All reserve references in this press release are “gross reserves”. Gross reserves are a company’s total working interest reserves before the deduction of any royalties payable by such company and before the consideration of such company’s royalty interests. It should not be assumed that the present worth of estimated future cash flow of net revenue presented herein represents the fair market value of the reserves. There is no assurance that the forecast prices and costs assumptions will be attained and variances could be material. The recovery and reserve estimates of Tamarack’s crude oil, NGL and natural gas reserves, including those of the Assets, provided herein are estimates only and there is no guarantee that the estimated reserves will be recovered. Actual crude oil, natural gas and NGL reserves may be greater than or less than the estimates provided herein.

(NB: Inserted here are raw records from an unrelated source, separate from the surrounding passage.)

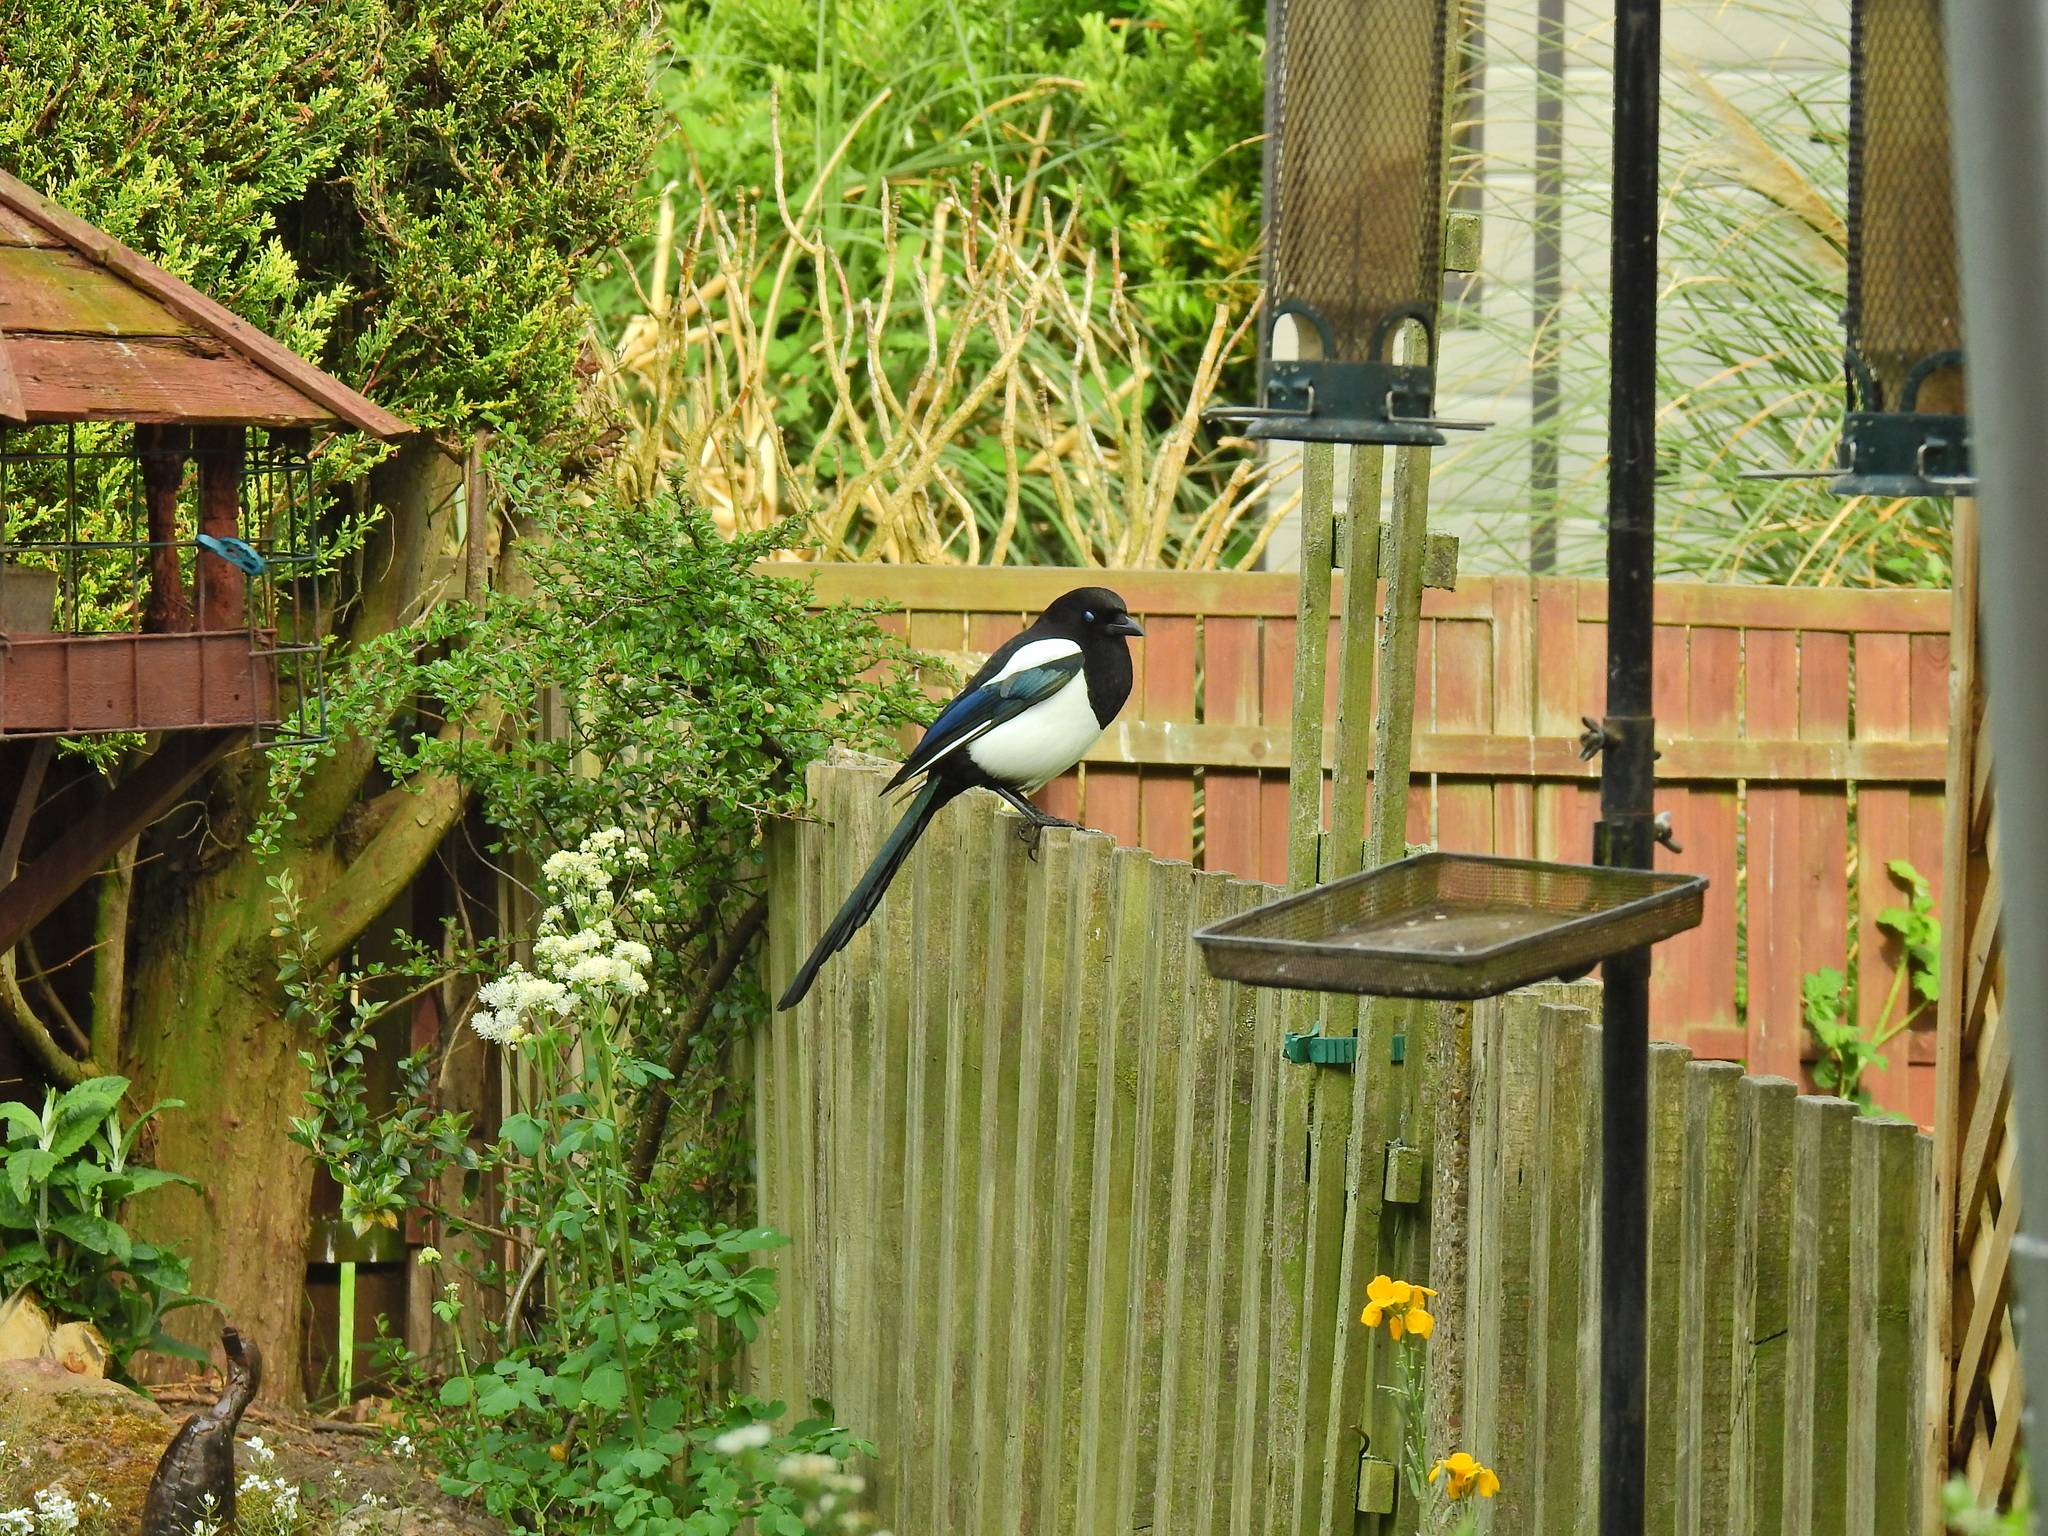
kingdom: Animalia
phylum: Chordata
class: Aves
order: Passeriformes
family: Corvidae
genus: Pica
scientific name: Pica pica
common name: Eurasian magpie
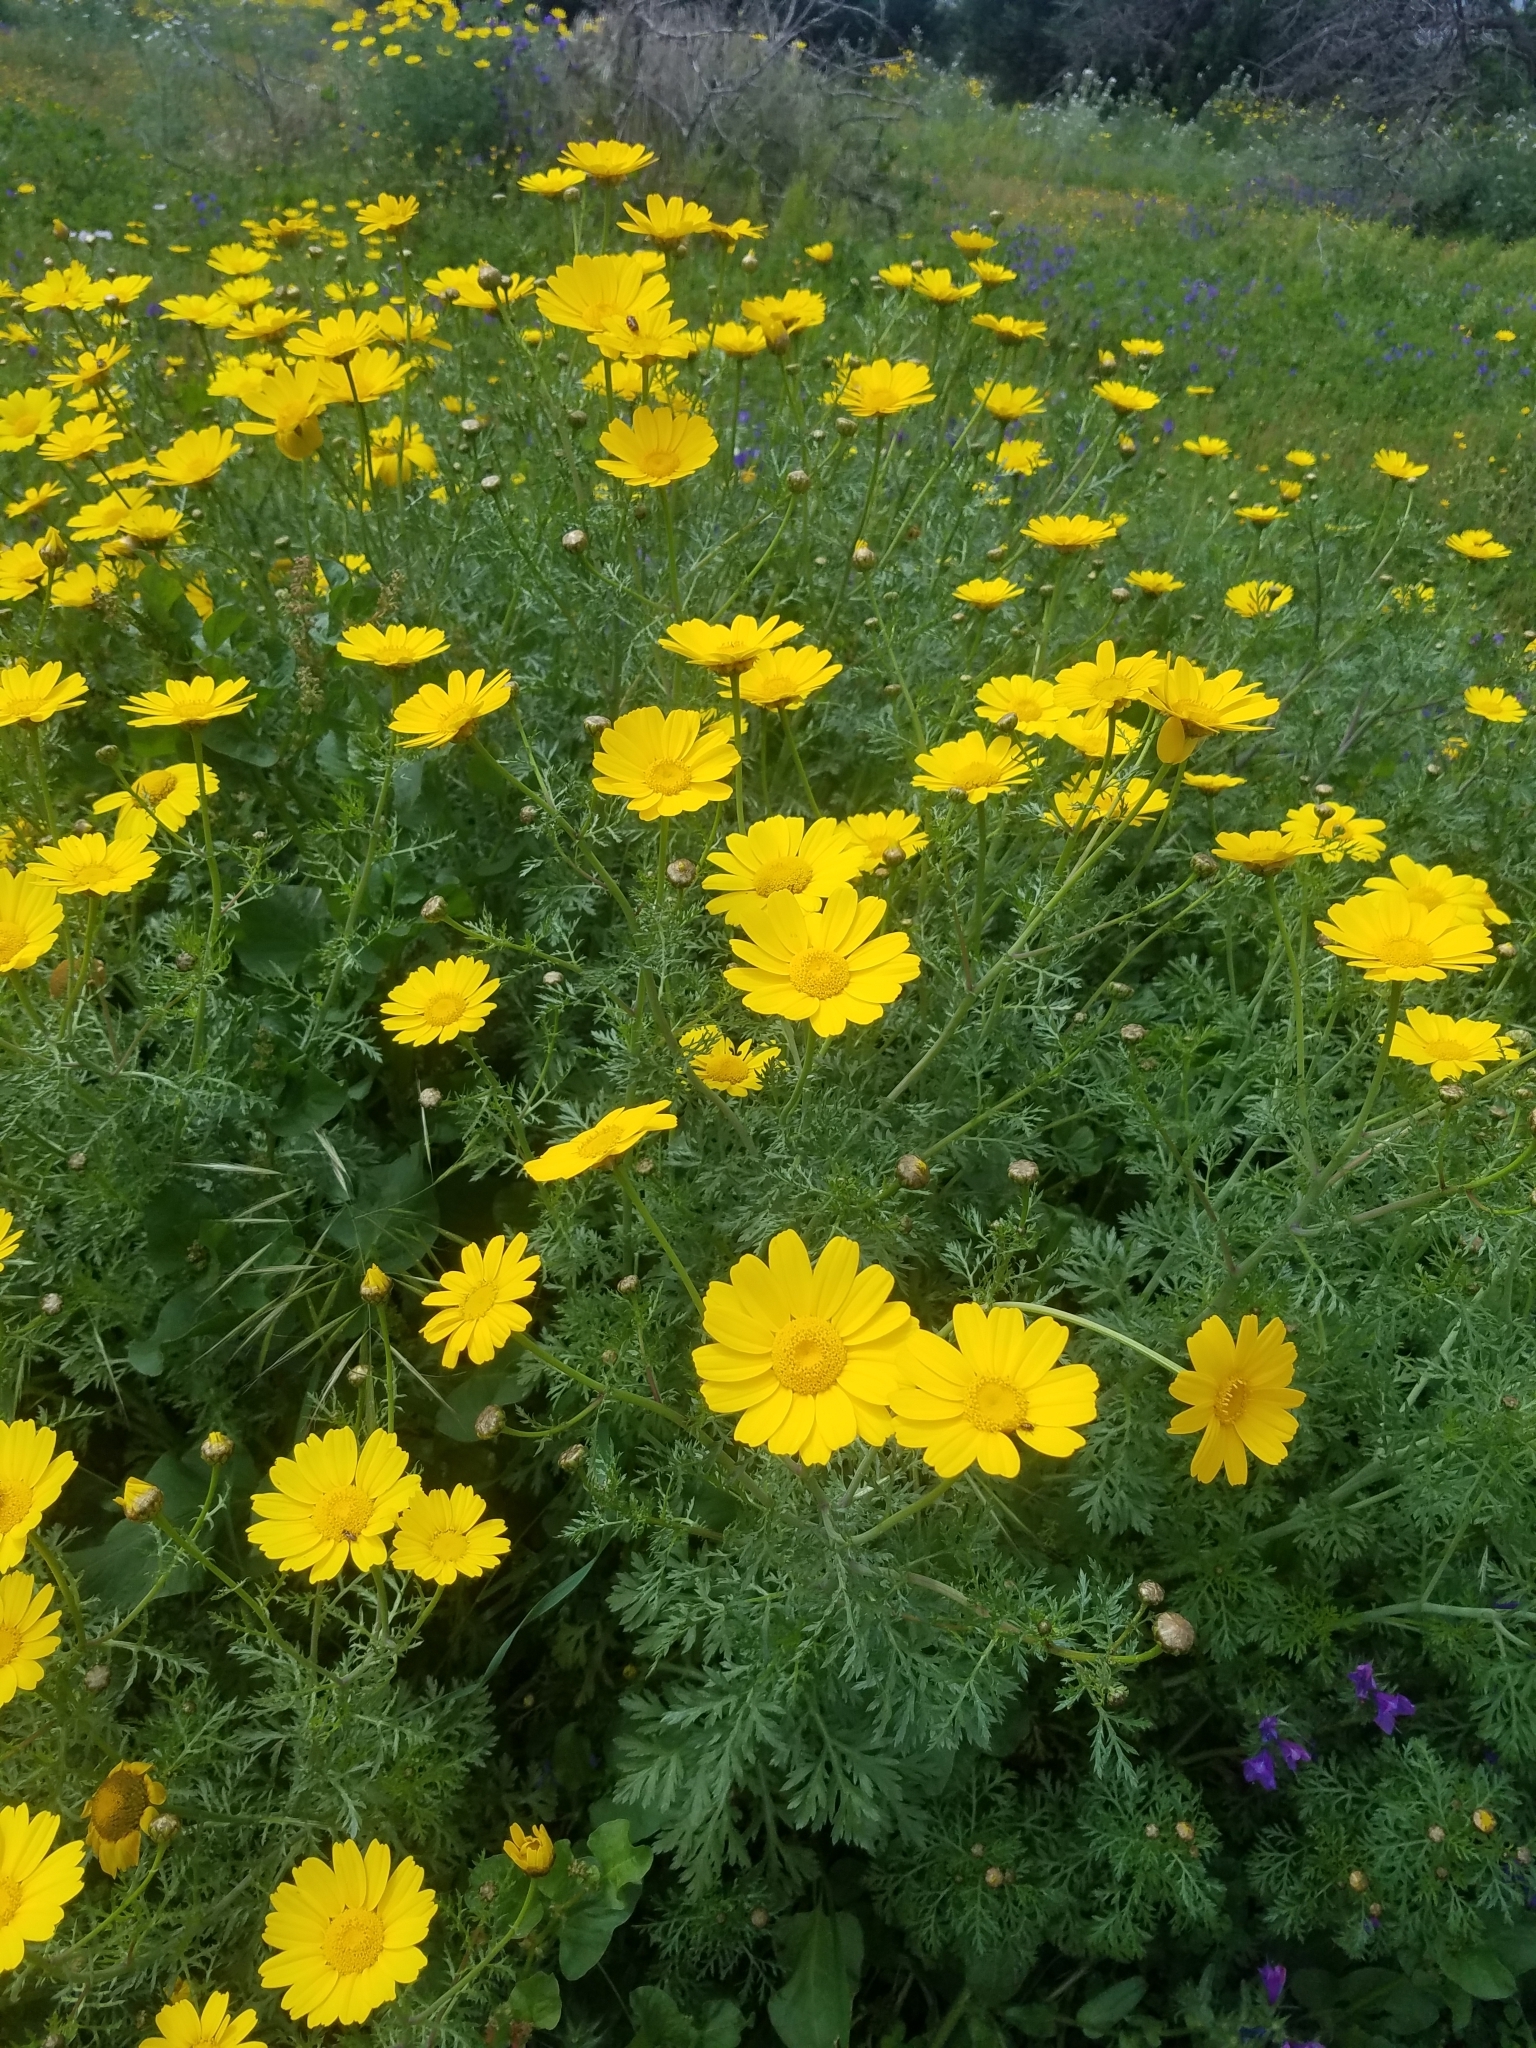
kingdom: Plantae
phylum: Tracheophyta
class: Magnoliopsida
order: Asterales
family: Asteraceae
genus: Glebionis
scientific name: Glebionis coronaria
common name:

Drilling Locations. This press release discloses drilling locations with respect to the Assets in three categories: (i) proved locations; (ii) probable locations; and (iii) unbooked locations. Proved locations and probable locations are derived from the Company’s internal reserves evaluation as prepared by a member of management who is a qualified reserves evaluator in accordance with NI 51-101 effective March 3, 2021 and account for drilling locations that have associated proved and/or probable reserves, as applicable. Unbooked locations are internal estimates based on the Company’s assumptions as to the number of wells that can be drilled per section based on industry practice and internal review. Unbooked locations do not have attributed reserves or resources. Of the total 174 (166.6 net) drilling locations identified herein, 38 (35.3 net) are proved locations, eight (8.0 net) are probable locations and 128 (123.3 net) are unbooked locations. Of the 108 (105.5 net) locations specifically identified in the Nipisi area, all 108 (105.5 net) locations are unbooked. Unbooked locations have been identified by management as an estimation of Company’s multi-year drilling activities based on evaluation of applicable geologic, seismic, engineering, production and reserves information assuming completion of the Acquisitions. Assuming completion of the Acquisitions, there is no certainty that the Company will drill all unbooked drilling locations and if drilled there is no certainty that such locations will result in additional oil and gas reserves, resources or production. The drilling locations considered for future development will ultimately depend upon the availability of capital, regulatory approvals, seasonal restrictions, oil and natural gas prices, costs, actual drilling results, additional reservoir information that is obtained and other factors. While certain of the unbooked drilling locations have been derisked by the drilling of existing wells by the Vendor in relative close proximity to such unbooked drilling locations, other unbooked drilling locations are farther away from existing wells where management has less information about the characteristics of the reservoir and therefore there is more uncertainty whether wells will be drilled in such locations and if drilled there is more uncertainty that such wells will result in additional oil and gas reserves, resources or production.